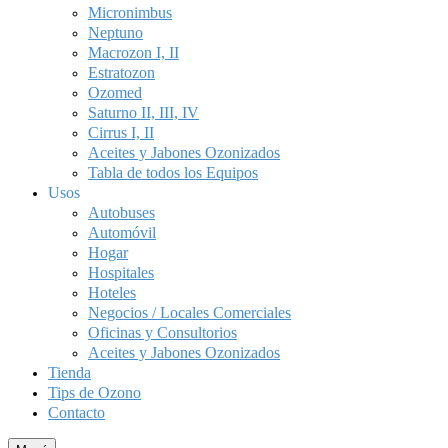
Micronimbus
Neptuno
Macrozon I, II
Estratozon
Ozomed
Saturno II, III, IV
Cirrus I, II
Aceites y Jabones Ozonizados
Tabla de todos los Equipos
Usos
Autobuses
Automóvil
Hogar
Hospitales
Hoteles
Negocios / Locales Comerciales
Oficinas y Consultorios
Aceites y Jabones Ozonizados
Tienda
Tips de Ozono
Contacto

---

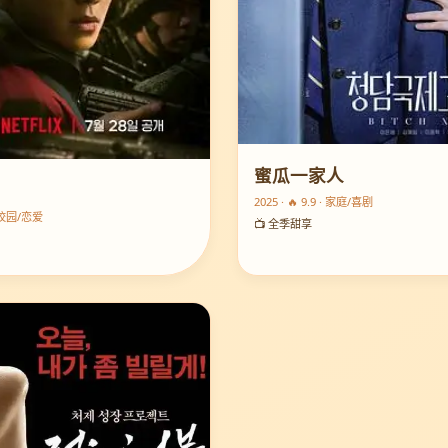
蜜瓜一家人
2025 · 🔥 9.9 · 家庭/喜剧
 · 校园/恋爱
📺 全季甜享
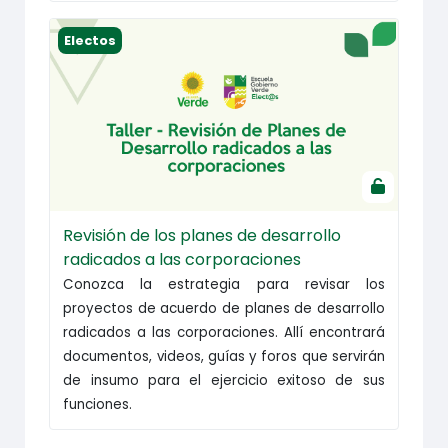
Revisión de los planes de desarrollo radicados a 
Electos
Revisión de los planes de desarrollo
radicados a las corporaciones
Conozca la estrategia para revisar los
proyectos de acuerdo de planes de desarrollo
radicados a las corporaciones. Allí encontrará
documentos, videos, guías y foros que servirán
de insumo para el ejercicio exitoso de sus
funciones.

---

From the data above, how many lines contain the word "corporaciones"? Give the number alone.

[SOLUTION TO THIS TASK] 2